▶ **GOAL OF THE EXERCISE**: Give the number of lines in the listing that contain the word "family", and nothing besides.

▶ **PROVIDED MATERIAL**:

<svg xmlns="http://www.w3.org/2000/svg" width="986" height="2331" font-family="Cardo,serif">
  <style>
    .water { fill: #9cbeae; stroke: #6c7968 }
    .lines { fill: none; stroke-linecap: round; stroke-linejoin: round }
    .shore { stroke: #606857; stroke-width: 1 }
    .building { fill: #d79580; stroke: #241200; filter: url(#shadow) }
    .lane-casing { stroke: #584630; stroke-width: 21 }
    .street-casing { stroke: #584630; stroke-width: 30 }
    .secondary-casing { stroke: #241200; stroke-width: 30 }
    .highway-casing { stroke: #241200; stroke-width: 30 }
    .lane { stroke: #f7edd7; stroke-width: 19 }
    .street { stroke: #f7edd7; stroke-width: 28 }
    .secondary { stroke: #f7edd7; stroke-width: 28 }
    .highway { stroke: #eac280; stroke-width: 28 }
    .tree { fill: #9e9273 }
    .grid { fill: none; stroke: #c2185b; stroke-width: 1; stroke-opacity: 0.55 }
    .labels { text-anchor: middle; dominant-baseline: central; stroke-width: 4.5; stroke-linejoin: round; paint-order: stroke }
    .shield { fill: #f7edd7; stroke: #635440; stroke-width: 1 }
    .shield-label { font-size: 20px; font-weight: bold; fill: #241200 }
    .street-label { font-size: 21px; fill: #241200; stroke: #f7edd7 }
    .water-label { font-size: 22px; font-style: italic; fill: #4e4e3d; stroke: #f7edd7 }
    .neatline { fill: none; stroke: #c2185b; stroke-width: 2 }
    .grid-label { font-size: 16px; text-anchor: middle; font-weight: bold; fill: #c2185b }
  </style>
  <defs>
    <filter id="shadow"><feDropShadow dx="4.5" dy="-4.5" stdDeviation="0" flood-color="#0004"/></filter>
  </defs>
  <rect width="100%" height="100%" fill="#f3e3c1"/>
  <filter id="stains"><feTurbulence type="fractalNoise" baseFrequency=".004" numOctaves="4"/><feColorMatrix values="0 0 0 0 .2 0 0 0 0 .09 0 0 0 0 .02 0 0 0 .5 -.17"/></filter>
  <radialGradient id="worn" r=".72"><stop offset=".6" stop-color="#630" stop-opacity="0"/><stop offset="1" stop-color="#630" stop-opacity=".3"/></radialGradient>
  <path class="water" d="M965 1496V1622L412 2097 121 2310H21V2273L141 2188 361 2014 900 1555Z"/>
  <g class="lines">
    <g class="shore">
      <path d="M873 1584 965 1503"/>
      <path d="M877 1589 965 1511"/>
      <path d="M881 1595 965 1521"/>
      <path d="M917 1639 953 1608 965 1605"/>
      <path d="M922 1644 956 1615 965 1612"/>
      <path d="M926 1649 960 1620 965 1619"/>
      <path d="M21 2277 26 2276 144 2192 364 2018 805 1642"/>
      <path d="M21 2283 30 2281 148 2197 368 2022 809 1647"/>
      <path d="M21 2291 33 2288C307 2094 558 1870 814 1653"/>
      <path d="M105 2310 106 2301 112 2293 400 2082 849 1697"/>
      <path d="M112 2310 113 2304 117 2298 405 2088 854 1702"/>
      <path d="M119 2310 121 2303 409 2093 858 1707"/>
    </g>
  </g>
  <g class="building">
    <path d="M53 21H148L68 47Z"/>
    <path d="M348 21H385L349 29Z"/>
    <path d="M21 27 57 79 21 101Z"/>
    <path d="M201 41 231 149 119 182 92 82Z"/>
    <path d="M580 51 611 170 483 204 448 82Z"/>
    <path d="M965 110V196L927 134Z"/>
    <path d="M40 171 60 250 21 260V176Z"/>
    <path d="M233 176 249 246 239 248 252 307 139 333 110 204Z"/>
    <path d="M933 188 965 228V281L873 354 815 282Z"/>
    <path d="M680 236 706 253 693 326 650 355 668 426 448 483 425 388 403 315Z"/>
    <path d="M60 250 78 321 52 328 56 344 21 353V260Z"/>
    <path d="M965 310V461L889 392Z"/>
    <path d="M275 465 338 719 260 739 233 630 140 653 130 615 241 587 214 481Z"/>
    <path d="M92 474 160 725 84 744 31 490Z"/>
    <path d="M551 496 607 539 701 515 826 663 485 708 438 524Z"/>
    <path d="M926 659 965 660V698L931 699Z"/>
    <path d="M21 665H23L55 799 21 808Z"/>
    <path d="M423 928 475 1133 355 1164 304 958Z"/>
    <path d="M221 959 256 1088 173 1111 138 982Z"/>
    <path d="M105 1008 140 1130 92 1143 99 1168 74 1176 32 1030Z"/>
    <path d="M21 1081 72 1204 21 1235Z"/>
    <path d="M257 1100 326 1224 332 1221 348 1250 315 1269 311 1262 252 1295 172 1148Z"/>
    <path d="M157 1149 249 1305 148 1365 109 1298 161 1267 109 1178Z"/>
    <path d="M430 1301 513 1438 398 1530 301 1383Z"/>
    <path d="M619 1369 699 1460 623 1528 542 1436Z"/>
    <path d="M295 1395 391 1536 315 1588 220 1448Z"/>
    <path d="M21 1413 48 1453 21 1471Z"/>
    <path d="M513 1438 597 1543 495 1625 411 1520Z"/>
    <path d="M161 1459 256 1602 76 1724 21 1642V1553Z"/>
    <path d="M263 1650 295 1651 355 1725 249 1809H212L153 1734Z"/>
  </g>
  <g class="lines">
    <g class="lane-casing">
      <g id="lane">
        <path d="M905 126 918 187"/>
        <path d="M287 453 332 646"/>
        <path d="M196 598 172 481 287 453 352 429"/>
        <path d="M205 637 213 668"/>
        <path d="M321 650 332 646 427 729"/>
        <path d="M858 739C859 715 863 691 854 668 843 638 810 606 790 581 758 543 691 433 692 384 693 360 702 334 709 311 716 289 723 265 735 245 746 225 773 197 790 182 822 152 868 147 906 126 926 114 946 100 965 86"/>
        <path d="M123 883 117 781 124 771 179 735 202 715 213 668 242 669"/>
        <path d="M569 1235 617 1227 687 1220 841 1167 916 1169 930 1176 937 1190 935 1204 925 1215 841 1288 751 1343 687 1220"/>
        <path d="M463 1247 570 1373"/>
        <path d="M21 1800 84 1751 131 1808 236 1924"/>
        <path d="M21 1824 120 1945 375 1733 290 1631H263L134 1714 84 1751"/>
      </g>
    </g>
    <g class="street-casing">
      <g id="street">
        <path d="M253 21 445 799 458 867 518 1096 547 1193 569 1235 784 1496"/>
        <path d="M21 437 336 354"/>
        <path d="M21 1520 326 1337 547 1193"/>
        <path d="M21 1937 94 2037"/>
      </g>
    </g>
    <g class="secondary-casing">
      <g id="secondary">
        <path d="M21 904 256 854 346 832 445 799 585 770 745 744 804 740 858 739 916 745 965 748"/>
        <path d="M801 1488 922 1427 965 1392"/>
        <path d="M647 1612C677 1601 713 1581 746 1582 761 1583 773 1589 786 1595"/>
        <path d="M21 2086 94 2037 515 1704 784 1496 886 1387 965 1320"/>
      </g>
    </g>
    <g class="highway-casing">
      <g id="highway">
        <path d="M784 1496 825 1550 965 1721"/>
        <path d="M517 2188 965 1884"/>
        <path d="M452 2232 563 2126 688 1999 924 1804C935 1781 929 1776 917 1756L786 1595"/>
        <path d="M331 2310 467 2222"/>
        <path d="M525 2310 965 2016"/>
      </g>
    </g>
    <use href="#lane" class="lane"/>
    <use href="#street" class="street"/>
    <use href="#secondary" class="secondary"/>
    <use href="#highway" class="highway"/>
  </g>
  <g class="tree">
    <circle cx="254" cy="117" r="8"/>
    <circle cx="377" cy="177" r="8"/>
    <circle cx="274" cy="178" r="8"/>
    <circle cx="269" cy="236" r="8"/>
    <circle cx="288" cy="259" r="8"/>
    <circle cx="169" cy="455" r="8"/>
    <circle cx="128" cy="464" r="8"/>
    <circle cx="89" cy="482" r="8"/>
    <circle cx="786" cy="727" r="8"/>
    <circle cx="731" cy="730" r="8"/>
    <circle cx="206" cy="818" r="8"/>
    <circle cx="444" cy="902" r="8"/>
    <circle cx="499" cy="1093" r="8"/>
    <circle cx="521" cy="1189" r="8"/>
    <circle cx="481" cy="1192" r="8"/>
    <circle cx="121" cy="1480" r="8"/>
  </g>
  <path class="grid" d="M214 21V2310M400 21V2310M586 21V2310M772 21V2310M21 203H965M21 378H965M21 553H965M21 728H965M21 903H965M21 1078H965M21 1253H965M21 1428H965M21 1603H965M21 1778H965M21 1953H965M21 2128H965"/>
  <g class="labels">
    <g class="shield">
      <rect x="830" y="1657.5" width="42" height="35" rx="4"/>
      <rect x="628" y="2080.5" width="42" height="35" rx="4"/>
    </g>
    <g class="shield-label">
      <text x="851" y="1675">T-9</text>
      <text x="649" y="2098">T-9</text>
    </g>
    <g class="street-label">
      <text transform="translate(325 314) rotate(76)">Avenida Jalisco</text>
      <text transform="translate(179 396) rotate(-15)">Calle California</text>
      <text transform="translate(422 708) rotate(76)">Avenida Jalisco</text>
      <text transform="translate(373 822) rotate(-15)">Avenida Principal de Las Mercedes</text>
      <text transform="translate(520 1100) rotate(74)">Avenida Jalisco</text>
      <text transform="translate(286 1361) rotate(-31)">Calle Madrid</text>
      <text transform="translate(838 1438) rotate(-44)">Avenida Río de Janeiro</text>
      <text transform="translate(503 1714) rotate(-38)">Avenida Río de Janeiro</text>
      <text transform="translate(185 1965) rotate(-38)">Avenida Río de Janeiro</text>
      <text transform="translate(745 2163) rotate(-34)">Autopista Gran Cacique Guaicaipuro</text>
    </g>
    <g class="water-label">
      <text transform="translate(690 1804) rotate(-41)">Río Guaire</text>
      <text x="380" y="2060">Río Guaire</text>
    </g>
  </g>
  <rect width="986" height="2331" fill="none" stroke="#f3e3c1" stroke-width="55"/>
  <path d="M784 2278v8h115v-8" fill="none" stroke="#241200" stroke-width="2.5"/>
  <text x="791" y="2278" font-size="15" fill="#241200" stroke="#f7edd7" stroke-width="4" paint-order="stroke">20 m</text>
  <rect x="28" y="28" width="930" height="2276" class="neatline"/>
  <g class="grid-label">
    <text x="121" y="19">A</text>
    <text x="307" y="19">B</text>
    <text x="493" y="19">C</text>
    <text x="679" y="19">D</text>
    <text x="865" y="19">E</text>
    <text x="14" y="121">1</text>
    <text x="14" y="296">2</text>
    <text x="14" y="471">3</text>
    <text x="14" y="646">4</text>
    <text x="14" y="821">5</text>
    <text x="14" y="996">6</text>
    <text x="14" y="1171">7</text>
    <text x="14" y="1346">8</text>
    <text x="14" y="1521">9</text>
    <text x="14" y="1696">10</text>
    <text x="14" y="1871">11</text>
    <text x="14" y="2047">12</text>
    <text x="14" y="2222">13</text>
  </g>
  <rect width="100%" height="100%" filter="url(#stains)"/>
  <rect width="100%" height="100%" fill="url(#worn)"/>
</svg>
--
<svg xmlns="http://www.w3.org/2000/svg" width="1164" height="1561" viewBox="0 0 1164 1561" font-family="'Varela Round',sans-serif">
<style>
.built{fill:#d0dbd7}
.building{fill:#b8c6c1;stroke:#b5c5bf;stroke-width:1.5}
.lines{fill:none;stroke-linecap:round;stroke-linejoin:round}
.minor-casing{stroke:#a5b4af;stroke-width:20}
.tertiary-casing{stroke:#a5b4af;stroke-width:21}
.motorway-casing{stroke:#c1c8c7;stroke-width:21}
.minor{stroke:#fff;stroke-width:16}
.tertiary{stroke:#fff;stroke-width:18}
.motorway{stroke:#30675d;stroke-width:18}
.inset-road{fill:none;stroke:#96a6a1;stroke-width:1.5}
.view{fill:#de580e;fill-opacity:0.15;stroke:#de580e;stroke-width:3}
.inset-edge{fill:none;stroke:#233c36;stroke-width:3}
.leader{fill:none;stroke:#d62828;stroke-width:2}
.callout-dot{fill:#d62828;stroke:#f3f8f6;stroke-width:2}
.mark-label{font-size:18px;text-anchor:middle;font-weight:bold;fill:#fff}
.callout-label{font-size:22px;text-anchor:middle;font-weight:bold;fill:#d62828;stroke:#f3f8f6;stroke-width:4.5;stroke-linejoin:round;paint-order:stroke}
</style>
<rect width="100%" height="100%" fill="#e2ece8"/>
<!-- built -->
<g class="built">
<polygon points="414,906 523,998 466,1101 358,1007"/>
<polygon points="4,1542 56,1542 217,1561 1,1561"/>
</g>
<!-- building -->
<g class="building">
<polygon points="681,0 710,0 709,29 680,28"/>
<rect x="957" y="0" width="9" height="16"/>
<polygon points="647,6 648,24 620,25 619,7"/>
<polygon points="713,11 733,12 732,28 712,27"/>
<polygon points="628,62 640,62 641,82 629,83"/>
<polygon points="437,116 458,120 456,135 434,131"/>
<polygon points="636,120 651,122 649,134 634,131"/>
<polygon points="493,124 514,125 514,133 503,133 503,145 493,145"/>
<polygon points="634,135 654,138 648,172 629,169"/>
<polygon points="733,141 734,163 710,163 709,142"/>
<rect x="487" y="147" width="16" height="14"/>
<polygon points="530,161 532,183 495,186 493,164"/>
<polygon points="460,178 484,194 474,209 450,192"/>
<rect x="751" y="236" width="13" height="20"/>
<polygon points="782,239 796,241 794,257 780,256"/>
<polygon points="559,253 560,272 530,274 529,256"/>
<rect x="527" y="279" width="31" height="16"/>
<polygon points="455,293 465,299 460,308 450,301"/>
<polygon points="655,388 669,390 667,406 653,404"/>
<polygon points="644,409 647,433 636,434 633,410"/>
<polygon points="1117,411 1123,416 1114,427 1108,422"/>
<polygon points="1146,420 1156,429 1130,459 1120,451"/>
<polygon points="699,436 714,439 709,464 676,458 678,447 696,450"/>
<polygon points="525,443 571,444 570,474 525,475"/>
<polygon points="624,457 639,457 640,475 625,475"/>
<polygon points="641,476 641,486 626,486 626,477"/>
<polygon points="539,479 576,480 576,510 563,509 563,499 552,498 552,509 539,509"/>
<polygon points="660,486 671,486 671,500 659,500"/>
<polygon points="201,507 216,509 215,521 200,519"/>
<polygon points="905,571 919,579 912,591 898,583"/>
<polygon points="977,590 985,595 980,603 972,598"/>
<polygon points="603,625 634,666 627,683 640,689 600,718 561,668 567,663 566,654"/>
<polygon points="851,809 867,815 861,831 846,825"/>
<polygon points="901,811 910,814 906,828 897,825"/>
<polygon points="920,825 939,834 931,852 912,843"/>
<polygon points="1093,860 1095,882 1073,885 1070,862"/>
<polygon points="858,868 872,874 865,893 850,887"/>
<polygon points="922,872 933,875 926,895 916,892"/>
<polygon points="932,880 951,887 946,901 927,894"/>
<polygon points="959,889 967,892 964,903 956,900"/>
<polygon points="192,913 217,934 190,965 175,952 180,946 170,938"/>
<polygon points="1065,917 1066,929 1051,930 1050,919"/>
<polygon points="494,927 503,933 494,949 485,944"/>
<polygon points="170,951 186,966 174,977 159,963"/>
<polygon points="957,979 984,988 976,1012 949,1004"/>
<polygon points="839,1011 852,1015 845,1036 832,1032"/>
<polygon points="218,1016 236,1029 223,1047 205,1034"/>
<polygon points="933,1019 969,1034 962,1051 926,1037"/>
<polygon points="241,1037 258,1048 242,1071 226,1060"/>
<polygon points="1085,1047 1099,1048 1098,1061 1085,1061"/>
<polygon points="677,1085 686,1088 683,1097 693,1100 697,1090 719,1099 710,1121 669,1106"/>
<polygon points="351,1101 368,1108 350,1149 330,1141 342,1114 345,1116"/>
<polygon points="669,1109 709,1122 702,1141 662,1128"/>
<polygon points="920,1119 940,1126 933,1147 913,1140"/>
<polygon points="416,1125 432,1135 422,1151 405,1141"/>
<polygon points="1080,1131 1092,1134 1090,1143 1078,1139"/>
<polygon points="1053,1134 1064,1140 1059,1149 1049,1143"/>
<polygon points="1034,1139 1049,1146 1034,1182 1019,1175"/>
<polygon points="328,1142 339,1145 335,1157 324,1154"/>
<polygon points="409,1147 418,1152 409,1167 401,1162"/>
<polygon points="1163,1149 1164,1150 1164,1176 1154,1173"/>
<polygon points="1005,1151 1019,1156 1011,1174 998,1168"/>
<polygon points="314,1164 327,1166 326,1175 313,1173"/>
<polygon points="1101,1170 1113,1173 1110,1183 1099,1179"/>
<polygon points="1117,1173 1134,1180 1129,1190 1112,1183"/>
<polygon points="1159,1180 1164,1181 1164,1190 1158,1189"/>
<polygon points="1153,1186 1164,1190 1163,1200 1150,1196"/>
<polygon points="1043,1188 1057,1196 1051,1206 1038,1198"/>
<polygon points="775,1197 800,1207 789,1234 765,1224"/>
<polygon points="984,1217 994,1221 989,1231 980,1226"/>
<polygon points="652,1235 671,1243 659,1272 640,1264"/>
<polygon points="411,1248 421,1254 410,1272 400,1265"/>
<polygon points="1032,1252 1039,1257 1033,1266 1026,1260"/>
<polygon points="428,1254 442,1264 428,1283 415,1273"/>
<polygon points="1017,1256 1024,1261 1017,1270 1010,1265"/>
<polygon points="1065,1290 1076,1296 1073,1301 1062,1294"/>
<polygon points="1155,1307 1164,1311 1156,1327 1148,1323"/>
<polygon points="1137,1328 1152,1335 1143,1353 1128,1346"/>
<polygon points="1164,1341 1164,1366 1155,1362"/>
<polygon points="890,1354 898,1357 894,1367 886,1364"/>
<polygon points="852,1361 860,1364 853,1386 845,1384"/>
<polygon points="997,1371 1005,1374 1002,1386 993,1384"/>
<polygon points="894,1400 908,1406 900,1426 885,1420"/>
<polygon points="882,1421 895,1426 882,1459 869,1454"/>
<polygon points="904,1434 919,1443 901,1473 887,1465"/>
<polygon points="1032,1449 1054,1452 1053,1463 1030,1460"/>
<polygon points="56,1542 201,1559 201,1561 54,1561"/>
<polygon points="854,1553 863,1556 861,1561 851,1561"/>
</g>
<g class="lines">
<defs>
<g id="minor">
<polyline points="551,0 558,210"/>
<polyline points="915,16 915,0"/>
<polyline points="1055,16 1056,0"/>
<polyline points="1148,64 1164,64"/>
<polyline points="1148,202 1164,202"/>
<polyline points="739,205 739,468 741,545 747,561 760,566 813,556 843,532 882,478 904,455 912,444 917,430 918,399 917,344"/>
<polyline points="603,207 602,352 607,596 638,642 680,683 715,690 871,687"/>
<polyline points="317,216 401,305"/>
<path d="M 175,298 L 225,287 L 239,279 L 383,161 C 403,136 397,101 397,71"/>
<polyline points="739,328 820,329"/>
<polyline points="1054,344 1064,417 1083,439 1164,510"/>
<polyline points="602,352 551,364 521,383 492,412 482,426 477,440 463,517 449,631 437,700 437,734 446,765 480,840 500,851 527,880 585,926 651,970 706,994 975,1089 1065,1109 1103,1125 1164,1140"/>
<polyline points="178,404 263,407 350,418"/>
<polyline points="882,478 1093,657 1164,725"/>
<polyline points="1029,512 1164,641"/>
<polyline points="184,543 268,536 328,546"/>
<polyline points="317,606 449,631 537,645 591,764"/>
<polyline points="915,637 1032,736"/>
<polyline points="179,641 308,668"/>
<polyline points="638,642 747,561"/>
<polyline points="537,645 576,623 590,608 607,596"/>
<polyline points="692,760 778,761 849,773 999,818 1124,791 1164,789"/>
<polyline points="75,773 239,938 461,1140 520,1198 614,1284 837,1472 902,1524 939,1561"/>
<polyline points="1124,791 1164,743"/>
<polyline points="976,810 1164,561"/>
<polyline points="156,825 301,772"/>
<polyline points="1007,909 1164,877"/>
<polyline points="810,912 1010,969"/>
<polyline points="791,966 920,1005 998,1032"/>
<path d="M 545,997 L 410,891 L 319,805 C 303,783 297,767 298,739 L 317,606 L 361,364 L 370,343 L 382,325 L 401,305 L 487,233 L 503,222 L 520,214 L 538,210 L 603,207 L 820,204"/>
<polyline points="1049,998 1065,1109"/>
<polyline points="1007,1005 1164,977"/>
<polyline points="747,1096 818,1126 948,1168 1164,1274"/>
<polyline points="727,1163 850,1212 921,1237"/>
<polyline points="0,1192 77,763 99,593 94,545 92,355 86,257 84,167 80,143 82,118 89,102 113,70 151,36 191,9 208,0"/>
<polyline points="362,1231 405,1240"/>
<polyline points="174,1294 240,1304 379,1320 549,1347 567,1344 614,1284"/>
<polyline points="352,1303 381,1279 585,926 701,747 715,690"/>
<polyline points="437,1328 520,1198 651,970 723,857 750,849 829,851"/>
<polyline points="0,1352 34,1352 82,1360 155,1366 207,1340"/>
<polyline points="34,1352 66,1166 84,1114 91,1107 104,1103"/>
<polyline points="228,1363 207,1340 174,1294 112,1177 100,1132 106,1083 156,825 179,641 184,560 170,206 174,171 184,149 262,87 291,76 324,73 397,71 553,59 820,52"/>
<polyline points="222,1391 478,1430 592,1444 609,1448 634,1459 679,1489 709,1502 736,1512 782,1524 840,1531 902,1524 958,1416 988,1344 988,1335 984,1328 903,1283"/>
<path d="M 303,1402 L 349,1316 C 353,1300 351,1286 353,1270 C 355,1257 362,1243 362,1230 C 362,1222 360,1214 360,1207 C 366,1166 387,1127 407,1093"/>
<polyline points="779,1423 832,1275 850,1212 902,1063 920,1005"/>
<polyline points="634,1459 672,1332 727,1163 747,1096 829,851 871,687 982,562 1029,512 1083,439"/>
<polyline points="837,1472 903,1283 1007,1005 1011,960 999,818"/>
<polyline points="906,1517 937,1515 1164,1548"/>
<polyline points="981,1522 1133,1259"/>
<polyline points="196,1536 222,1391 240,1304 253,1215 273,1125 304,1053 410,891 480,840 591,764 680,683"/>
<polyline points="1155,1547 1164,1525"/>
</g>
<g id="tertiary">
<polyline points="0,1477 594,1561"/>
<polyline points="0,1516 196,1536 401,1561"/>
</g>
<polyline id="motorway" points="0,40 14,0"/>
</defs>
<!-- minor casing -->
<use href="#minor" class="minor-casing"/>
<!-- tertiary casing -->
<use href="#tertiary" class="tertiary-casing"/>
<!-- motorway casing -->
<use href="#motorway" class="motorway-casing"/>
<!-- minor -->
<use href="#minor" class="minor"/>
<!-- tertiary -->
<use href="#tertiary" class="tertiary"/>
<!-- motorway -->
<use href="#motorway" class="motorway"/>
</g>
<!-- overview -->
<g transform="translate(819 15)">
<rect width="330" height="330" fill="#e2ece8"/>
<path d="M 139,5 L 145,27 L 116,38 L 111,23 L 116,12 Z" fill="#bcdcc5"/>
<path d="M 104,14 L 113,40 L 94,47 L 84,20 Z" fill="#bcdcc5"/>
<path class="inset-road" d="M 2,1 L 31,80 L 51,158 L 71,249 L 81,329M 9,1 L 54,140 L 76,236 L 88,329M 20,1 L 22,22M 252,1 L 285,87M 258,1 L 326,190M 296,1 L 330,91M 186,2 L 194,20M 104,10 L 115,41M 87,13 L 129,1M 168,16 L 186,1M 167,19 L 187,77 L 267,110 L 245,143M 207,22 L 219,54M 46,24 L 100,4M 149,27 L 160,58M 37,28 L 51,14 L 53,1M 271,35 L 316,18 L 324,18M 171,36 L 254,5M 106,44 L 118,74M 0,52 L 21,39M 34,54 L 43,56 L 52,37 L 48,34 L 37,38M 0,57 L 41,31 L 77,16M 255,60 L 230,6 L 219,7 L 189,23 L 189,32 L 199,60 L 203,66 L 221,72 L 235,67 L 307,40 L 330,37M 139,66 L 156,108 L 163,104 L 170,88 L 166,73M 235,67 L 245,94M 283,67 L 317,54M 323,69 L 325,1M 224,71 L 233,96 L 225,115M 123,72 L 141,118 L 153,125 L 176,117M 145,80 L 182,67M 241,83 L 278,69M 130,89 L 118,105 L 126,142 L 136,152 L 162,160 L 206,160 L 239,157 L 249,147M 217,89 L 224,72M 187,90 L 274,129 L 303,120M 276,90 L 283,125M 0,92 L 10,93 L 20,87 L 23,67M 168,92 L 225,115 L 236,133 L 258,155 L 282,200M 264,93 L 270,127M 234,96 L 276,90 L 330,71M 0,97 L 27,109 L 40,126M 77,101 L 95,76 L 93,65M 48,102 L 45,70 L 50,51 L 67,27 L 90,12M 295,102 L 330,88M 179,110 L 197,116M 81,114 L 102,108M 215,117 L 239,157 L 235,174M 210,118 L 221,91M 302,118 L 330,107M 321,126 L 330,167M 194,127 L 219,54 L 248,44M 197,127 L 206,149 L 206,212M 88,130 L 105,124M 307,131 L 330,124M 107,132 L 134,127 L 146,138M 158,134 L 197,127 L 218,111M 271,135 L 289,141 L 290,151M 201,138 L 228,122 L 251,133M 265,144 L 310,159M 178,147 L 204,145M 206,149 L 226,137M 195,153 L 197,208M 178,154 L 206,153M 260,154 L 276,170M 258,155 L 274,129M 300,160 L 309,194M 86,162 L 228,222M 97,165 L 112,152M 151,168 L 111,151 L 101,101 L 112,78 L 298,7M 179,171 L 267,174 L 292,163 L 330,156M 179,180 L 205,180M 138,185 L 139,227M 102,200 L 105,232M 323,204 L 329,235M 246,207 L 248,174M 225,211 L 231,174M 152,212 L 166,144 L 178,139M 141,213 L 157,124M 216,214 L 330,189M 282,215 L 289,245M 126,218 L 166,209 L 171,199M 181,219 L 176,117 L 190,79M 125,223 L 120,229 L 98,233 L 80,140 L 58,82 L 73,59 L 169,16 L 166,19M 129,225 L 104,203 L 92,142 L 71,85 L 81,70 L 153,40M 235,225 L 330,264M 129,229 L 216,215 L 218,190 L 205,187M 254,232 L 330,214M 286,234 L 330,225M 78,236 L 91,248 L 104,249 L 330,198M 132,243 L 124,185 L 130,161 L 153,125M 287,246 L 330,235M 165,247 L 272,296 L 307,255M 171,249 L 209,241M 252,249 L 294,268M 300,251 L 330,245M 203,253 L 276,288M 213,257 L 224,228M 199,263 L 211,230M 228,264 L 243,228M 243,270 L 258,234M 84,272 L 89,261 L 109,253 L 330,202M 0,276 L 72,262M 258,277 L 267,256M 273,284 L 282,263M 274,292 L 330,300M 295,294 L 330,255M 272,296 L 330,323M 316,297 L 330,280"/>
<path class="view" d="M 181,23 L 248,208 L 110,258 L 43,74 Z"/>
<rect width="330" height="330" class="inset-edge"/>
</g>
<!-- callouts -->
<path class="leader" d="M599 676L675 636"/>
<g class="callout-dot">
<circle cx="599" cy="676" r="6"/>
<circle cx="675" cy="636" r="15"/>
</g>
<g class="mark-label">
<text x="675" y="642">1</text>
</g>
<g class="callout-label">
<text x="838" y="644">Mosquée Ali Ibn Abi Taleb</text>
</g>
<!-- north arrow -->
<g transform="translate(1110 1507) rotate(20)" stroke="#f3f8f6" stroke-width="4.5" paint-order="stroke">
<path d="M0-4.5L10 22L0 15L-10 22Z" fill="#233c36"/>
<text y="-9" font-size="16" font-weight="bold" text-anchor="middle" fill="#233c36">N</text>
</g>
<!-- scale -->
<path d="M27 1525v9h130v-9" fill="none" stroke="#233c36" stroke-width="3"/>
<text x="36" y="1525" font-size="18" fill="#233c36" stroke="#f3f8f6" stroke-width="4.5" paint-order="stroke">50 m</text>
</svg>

▶ **RESULT FOR THIS EXERCISE**: 2